(Available data):

============================================================

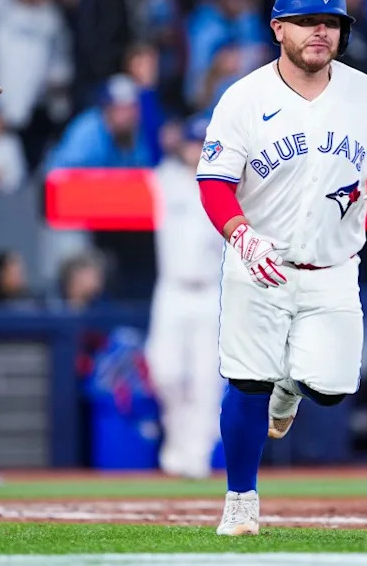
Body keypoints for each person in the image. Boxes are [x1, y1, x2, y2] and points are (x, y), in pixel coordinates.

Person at [196, 0, 367, 535]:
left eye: (333, 23)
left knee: (334, 387)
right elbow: (215, 183)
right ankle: (240, 501)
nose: (322, 30)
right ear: (278, 30)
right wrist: (241, 235)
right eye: (309, 21)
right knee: (246, 381)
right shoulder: (244, 97)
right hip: (260, 261)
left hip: (334, 267)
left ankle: (290, 387)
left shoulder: (365, 93)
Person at [145, 115, 226, 480]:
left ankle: (196, 453)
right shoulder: (165, 179)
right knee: (165, 372)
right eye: (192, 143)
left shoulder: (225, 185)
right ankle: (177, 443)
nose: (196, 150)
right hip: (172, 290)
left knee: (207, 379)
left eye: (203, 144)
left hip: (210, 291)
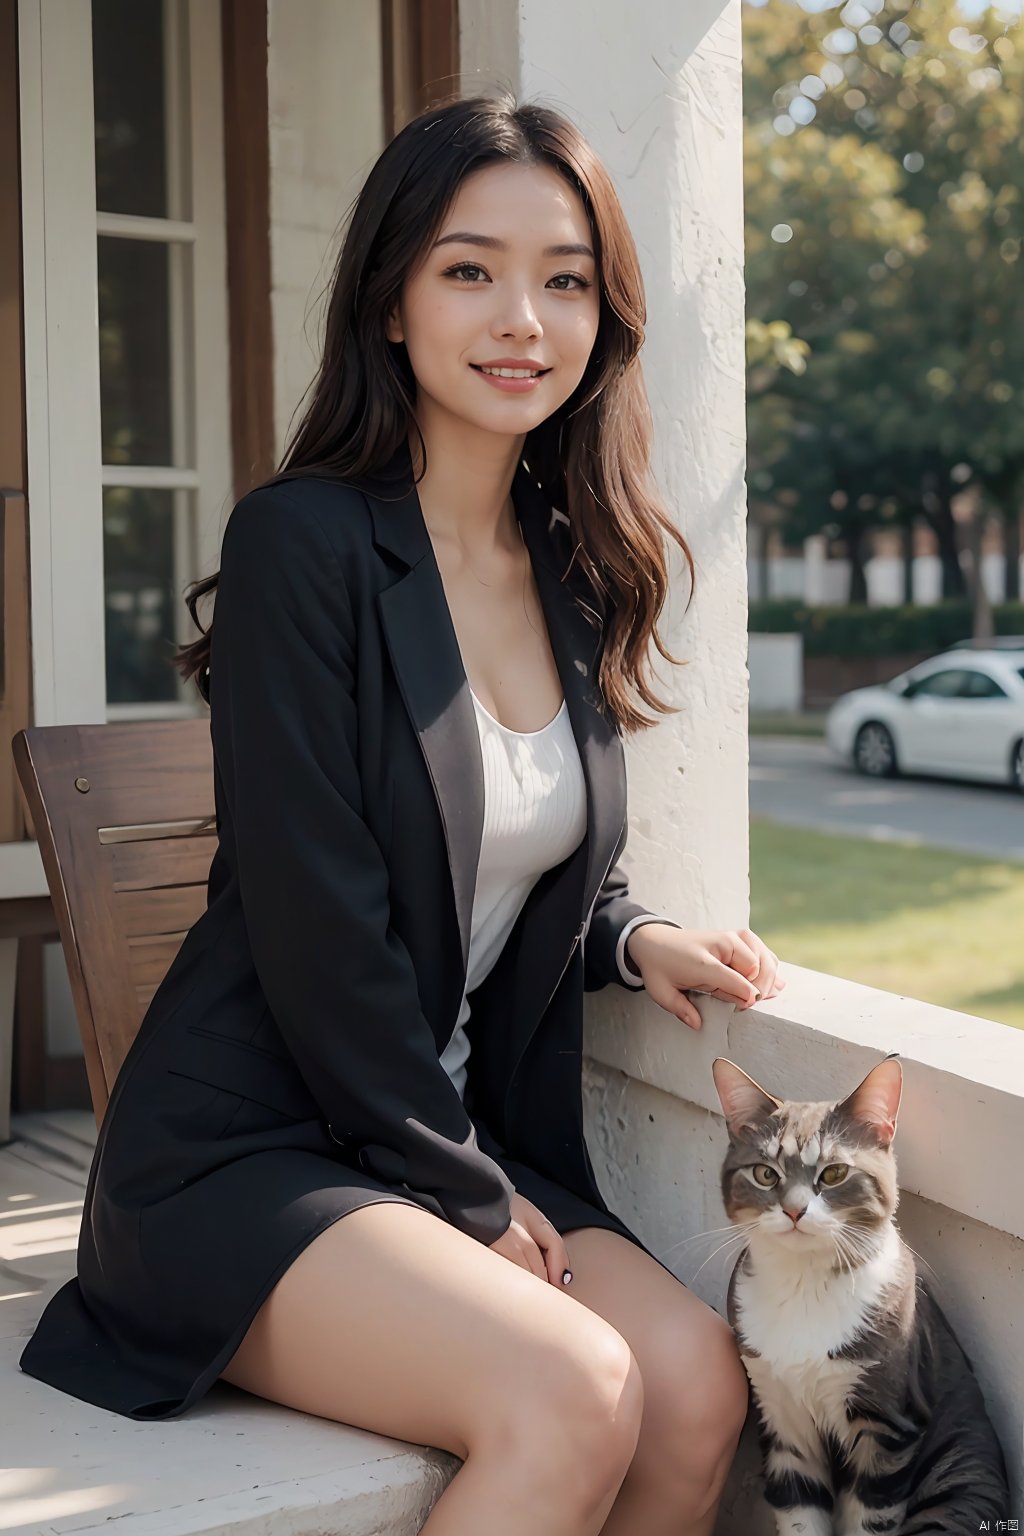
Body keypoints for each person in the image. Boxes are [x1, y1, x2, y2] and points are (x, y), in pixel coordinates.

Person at [19, 93, 785, 1536]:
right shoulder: (301, 540)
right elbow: (323, 917)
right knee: (574, 1389)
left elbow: (489, 835)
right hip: (252, 1151)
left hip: (443, 1134)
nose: (523, 318)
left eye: (564, 279)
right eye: (468, 268)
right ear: (389, 300)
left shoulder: (569, 559)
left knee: (693, 1384)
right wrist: (468, 1194)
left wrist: (627, 940)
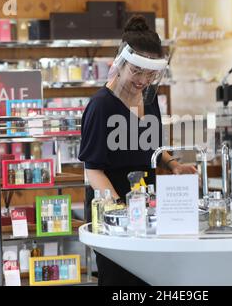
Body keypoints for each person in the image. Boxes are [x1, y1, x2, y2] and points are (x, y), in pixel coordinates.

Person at [78, 15, 197, 286]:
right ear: (120, 63)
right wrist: (119, 210)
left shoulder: (149, 99)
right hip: (114, 207)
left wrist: (173, 165)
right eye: (137, 71)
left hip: (145, 205)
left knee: (150, 278)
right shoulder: (101, 107)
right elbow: (93, 169)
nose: (143, 80)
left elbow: (152, 145)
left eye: (150, 74)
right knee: (120, 280)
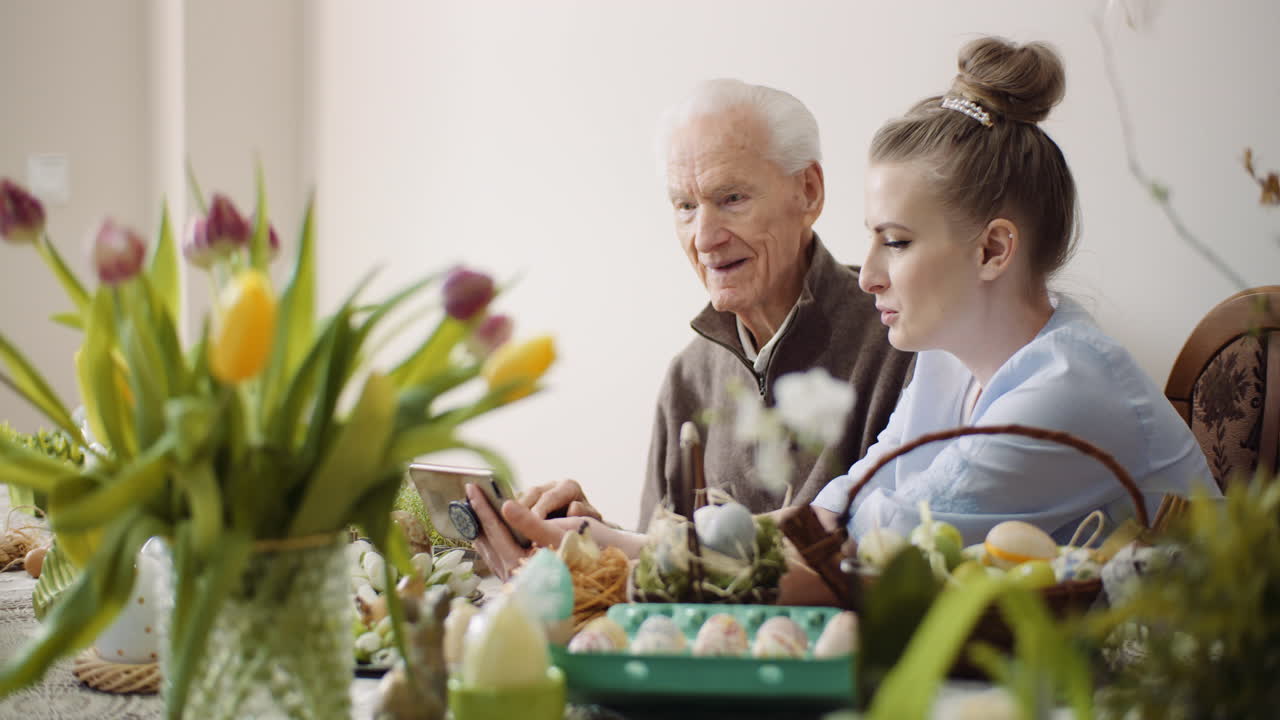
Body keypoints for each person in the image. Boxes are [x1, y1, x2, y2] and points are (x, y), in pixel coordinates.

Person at [469, 79, 915, 578]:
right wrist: (589, 547)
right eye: (685, 206)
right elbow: (660, 582)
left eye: (731, 198)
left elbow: (886, 560)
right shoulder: (688, 376)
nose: (704, 237)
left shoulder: (900, 335)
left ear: (807, 192)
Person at [808, 36, 1219, 545]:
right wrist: (828, 511)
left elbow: (899, 535)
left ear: (993, 249)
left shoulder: (1069, 392)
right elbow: (867, 482)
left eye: (896, 241)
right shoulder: (947, 362)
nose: (867, 275)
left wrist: (827, 518)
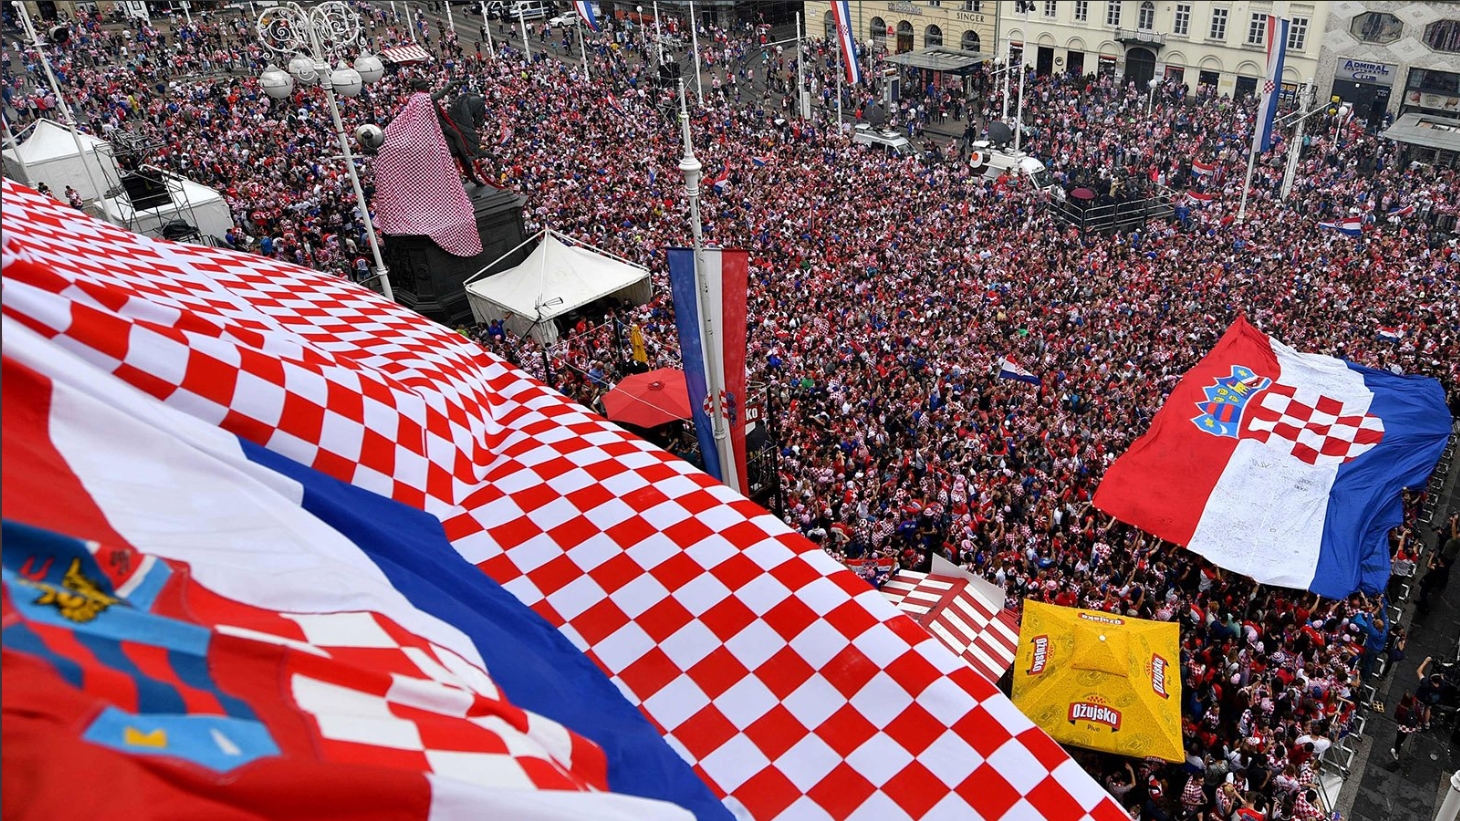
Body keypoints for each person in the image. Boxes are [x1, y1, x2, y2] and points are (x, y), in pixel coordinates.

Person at [1391, 691, 1422, 758]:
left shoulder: (1401, 708)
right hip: (1411, 727)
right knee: (1404, 735)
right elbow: (1419, 717)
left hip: (1402, 726)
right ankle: (1402, 742)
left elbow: (1396, 716)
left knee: (1398, 740)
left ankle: (1396, 753)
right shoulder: (1416, 707)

============================================================

(Problem to work on): Could you output every record above exactly as written, leaving out the pictures?

(Answer section):
Body keypoints for each person in the image. Boxes are [x1, y1, x2, y2] and points are (x, y), in pixel coordinates.

Person at [196, 0, 367, 535]:
left eye: (333, 23)
left knee: (334, 387)
right elbow: (215, 183)
right ankle: (240, 501)
nose: (322, 30)
right ear: (278, 30)
right wrist: (241, 235)
right eye: (309, 21)
right knee: (246, 381)
right shoulder: (244, 97)
right hip: (260, 261)
left hip: (334, 267)
left ankle: (290, 387)
left shoulder: (365, 93)
Person at [145, 115, 226, 480]:
left ankle: (196, 453)
right shoulder: (165, 179)
right knee: (165, 372)
right eye: (192, 143)
left shoulder: (225, 185)
right ankle: (177, 443)
nose: (196, 150)
right hip: (172, 290)
left knee: (207, 379)
left eye: (203, 144)
left hip: (210, 291)
Body keypoints for each person in the image. Boxes are [x1, y1, x2, y2] and points are (x, y), in pixel coordinates.

Person at [19, 93, 785, 1536]:
right shoulder: (301, 540)
right elbow: (323, 917)
right knee: (574, 1389)
left elbow: (489, 835)
right hip: (252, 1151)
left hip: (443, 1134)
nose: (523, 318)
left eye: (564, 279)
right eye: (468, 268)
right ear: (389, 300)
left shoulder: (569, 559)
left knee: (693, 1384)
right wrist: (468, 1194)
left wrist: (627, 940)
Body keypoints for each person in the image. Boxes are [x1, y1, x2, y2] and points are (x, y), in pixel coordinates.

Person at [78, 15, 197, 286]:
right ear: (120, 63)
right wrist: (119, 210)
left shoulder: (149, 99)
right hip: (114, 207)
left wrist: (173, 165)
right eye: (137, 71)
left hip: (145, 205)
left knee: (150, 278)
right shoulder: (101, 107)
right elbow: (93, 169)
nose: (143, 80)
left elbow: (152, 145)
left eye: (150, 74)
right knee: (120, 280)
Body keypoints for each person in the image. Boxes are [x1, y1, x2, y2] and points are (x, y), in pixel coordinates.

Person at [469, 79, 915, 578]:
right wrist: (589, 547)
right eye: (685, 206)
right elbow: (660, 582)
left eye: (731, 198)
left elbow: (886, 560)
right shoulder: (688, 376)
nose: (704, 237)
left shoulder: (900, 335)
left ear: (807, 192)
Person at [808, 36, 1219, 545]:
right wrist: (828, 511)
left elbow: (899, 535)
left ear: (993, 249)
left shoulder: (1069, 392)
right elbow: (867, 482)
left eye: (896, 241)
right shoulder: (947, 362)
nose: (867, 275)
left wrist: (827, 518)
Body keypoints for each person in the image. Boxes are [x1, y1, x2, y2] and points are (x, y), in pixel coordinates.

Person at [1391, 691, 1422, 758]:
left shoulder: (1401, 708)
right hip: (1411, 727)
right knee: (1404, 735)
right elbow: (1419, 717)
left hip: (1402, 726)
right ankle: (1402, 742)
left elbow: (1396, 716)
left knee: (1398, 740)
left ankle: (1396, 753)
right shoulder: (1416, 707)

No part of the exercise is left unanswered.